Swapping over to the 100bT onboard NIC reduced speed to about 10MB/s, but also reduced CPU usage somewhat, which had been maxing out previously. Since the CPU itself seems to be the bottleneck, there's little chance of increasing performance, short of an upgrade from ebay.
MORE SHARING
I wanted to be able to allow other local network users to access some of the data on graphite. While I'm sure it's possible from the command line, I installed
SharePoints to manage access to various folders. It has a lot of options for creating AFS and SMB (windows) shares. Do make sure to check what you can and can't access from another machine on the network, especially if you are creating public or guest shares. I set up a few media shares accessible from any machine on the network, restricting them to be read-only to avoid accidental deletion.
OTHER STUFF TESTED
Booting from a drive on the SATA card works.

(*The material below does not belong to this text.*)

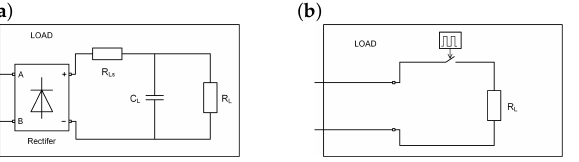
Figure 4. ( a ) Schematic diagram of the rectifier RC load, ( b ) abruptly changing resistive load. According to [7,28,29,31], the parameters for th rectifier load in ( a ) are R Ls = 1 Ω , C L = 430 µ F, R L = 100 Ω . For the abruptly changing resistive load in ( b ) there is R L = 500 Ω . R L is periodically turned on when the reference sine wave V m sin ( ω t ) = 0, and off when it reaches V m or − V m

The system will recognize drives over 2TB. I borrowed Cotton's
Seagate 3TB 3.5" SATA-600 7200rpm 64MB and swapped it in and was able to read/write/share as expected. With a second SATA card, that would be 12TB of storage in a 13 year old machine.
The G4 doesn't deep sleep; the power supply stays on when it sleeps, meaning it is still just as loud sleeping as when in use.
KVM ALTERNATIVES
I had been trying to position an extra k/b and monitor on my desk, and was considering a KVM when
nabnerd suggested I try
Synergy. I'd run across this a few years back, and was going to give it a go, when I realized that Apple had introduced screen sharing in 10.4. I enabled this on graphite. (This is accessible in System Preferences. Click 'Sharing' and turn on Apple Remote Desktop under the Services tab.) From my mbp, in a new finder window, when I click on graphite, it now gives me an option to Share Screen in addition to the list of shared drives once connected.

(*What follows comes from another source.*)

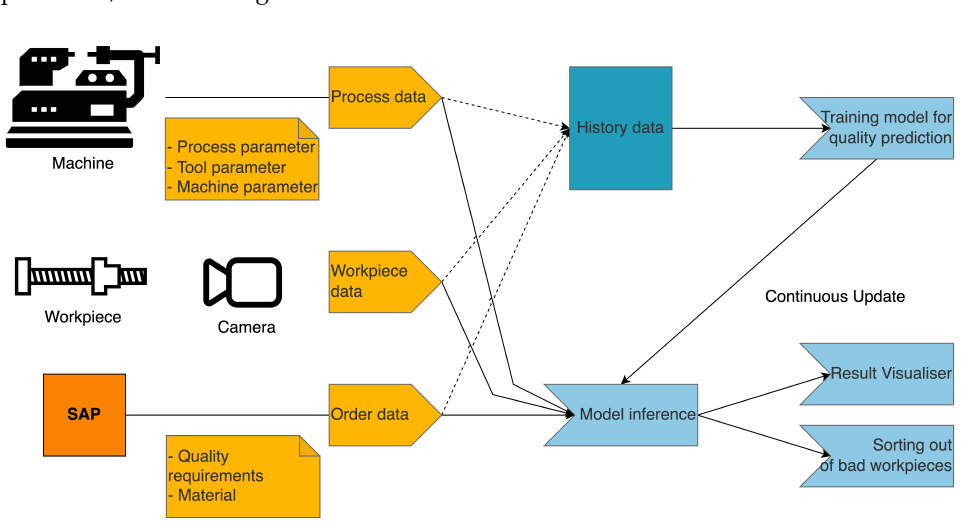
Figure 4. Visual Metal Surface Quality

Not needing physical access to the machine allowed me to dispense with k/b, monitor, mouse - the only connections remaining are power and network. One caveat re running the Yikes! headless - the gfx card only allows pretty basic resolutions: 800x600 and 1024x768.
When I shut down/restart graphite, the Screen Sharing window stays open on steel. This actually reconnects when graphite comes back up, which I think is a pretty nice feature if you're just restarting the machine.